When the U.S. said it would reduce the ceiling of its official annual aid to agriculture to nearly 15 million dollars, a member of the delegation from Brazil sarcastically remarked 'nice try' and added that what the U.S. government would be doling out to its farmers was 'still too high'.
The U.S. is the only country in the world where a higher proportion of its population is behind bars (three percent) than the percentage of people who farm (two per cent). It cannot be denied that at least half of the population of the world outside theU.S. directly depends on agriculture for their livelihood. Three-fourths of the world's poor survive on farming and 95 percent of the world's small and marginal farmers live in developing countries. By seeking to subsidise a small section of less than six million Americans, the U.S. has pitted their interests against those of nearly 90 per cent of world's population.
"I am happy that developing countries could not be divided or pushed around but I am not that happy that the talks failed," says Biswajit Dhar, head of the Centre for WTO Studies at New Delhi's prestigious Indian Institute of Foreign Trade.
In an exclusive interview to IPS, he added that the collapse of the Geneva negotiations meant that multilateralism in world trade was under severe attack. "In the WTO, each one of the 153 member countries has a vote that does not depend on the size of the country or the volume of its international trade. This ensures that the writ of the large and the powerful does not prevail and is, hence, good for small, developing countries."

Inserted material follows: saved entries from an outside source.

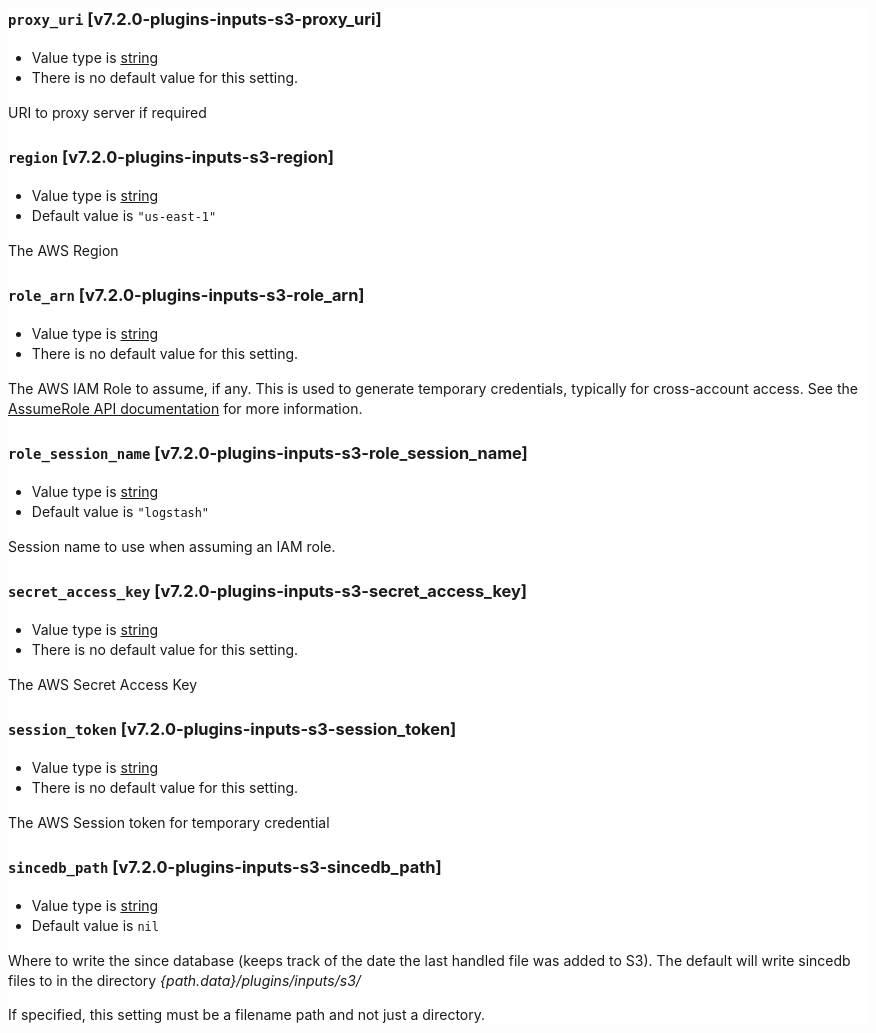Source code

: ### `proxy_uri` [v7.2.0-plugins-inputs-s3-proxy_uri]

* Value type is [string](/lsr/value-types.md#string)
* There is no default value for this setting.

URI to proxy server if required

### `region` [v7.2.0-plugins-inputs-s3-region]

* Value type is [string](/lsr/value-types.md#string)
* Default value is `"us-east-1"`

The AWS Region

### `role_arn` [v7.2.0-plugins-inputs-s3-role_arn]

* Value type is [string](/lsr/value-types.md#string)
* There is no default value for this setting.

The AWS IAM Role to assume, if any. This is used to generate temporary credentials, typically for cross-account access. See the [AssumeRole API documentation](https://docs.aws.amazon.com/STS/latest/APIReference/API_AssumeRole.html) for more information.

### `role_session_name` [v7.2.0-plugins-inputs-s3-role_session_name]

* Value type is [string](/lsr/value-types.md#string)
* Default value is `"logstash"`

Session name to use when assuming an IAM role.

### `secret_access_key` [v7.2.0-plugins-inputs-s3-secret_access_key]

* Value type is [string](/lsr/value-types.md#string)
* There is no default value for this setting.

The AWS Secret Access Key

### `session_token` [v7.2.0-plugins-inputs-s3-session_token]

* Value type is [string](/lsr/value-types.md#string)
* There is no default value for this setting.

The AWS Session token for temporary credential

### `sincedb_path` [v7.2.0-plugins-inputs-s3-sincedb_path]

* Value type is [string](/lsr/value-types.md#string)
* Default value is `nil`

Where to write the since database (keeps track of the date the last handled file was added to S3). The default will write sincedb files to in the directory *{path.data}/plugins/inputs/s3/*

If specified, this setting must be a filename path and not just a directory.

Since the end of the Uruguay Round of talks, at least 80 bilateral free trade agreements have been signed and the WTO estimates that this number could hit 400. At the same time, the expansion of world that had been earlier predicted has not materialized. Between 2001 and 2006, world trade expanded from 7.6 trillion dollars to 13.6 trillion dollars. In 2001, the World Bank had claimed that the successful conclusion of the Doha Round would ensure additional trade of 850 billion dollars per year but it has since slashed this figure to only 50 billion.
Dhar argues that the economically well-off nations do not want a level-playing field nor do they want substantive reform in international trading systems despite public professions to the contrary. However, other analysts argue that the position adopted by 'strong developing countries' like China, India and Brazil on reduction of farm subsidies in the West will not benefit food-importing developing countries.

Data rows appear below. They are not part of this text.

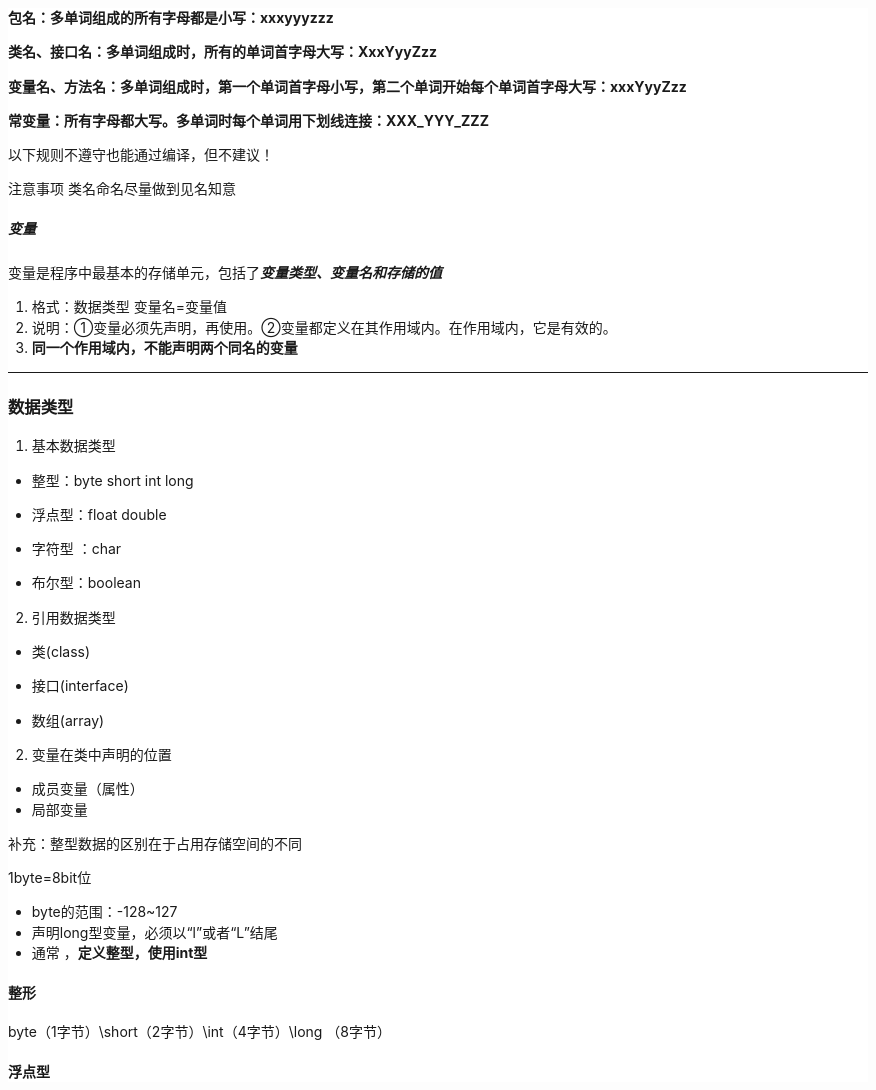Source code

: **包名：多单词组成的所有字母都是小写：xxxyyyzzz**

**类名、接口名：多单词组成时，所有的单词首字母大写：XxxYyyZzz**

**变量名、方法名：多单词组成时，第一个单词首字母小写，第二个单词开始每个单词首字母大写：xxxYyyZzz**

**常变量：所有字母都大写。多单词时每个单词用下划线连接：XXX_YYY_ZZZ**

以下规则不遵守也能通过编译，但不建议！

注意事项 类名命名尽量做到见名知意

##### 变量

变量是程序中最基本的存储单元，包括了***变量类型、变量名和存储的值***

1. 格式：数据类型 变量名=变量值
2. 说明：①变量必须先声明，再使用。②变量都定义在其作用域内。在作用域内，它是有效的。
3. **同一个作用域内，不能声明两个同名的变量**

---

### 数据类型

1. 基本数据类型

- 整型：byte   short   int   long

- 浮点型：float  double

- 字符型 ：char

- 布尔型：boolean

2. 引用数据类型

- 类(class)

- 接口(interface)

- 数组(array)

2. 变量在类中声明的位置

- 成员变量（属性）
- 局部变量


补充：整型数据的区别在于占用存储空间的不同

1byte=8bit位  

- byte的范围：-128~127
- 声明long型变量，必须以“l”或者“L”结尾
- 通常 ，**定义整型，使用int型**


#### 整形

byte（1字节）\short（2字节）\int（4字节）\long （8字节）

#### 浮点型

"As food prices go up further in the U.S. and in Europe, many poor countries -- including quite a few in Africa -- that are dependent on food imports, would get hurt very badly leading to more poverty, social tension and political turmoil," says T.K. Bhaumik, chairman, economic affairs committee of the Associated Chambers of Commerce and Industry of India.
Speaking exclusively to IPS, he asked rhetorically: "Why have representatives of only 30 countries been mainly involved in the Geneva talks? What about the interests of the remaining 123 countries? The WTO negotiations have become a joke."
Bhaumik was of the view that trade negotiations are "like a game among unequal participants". He said: "Whereas the rich act as bullies, the emerging developing countries are not exactly holy cows who are doing a lot to improve livelihood conditions for their subsistence farmers. I believe we should not be shedding crocodile tears and should not have too ambitious a target for reduction of farm subsidies in the West.
India's 'Mint' newspaper editorialised on Friday that the "patchwork nature" of bilateral deals "when coupled with a tide of protectionism" would erode the authority of the WTO and its ability to settle trade disputes. Further, "the ability of trade to dampen country-specific macroeconomic problems, for example, due to high food prices, will be greatly reduced".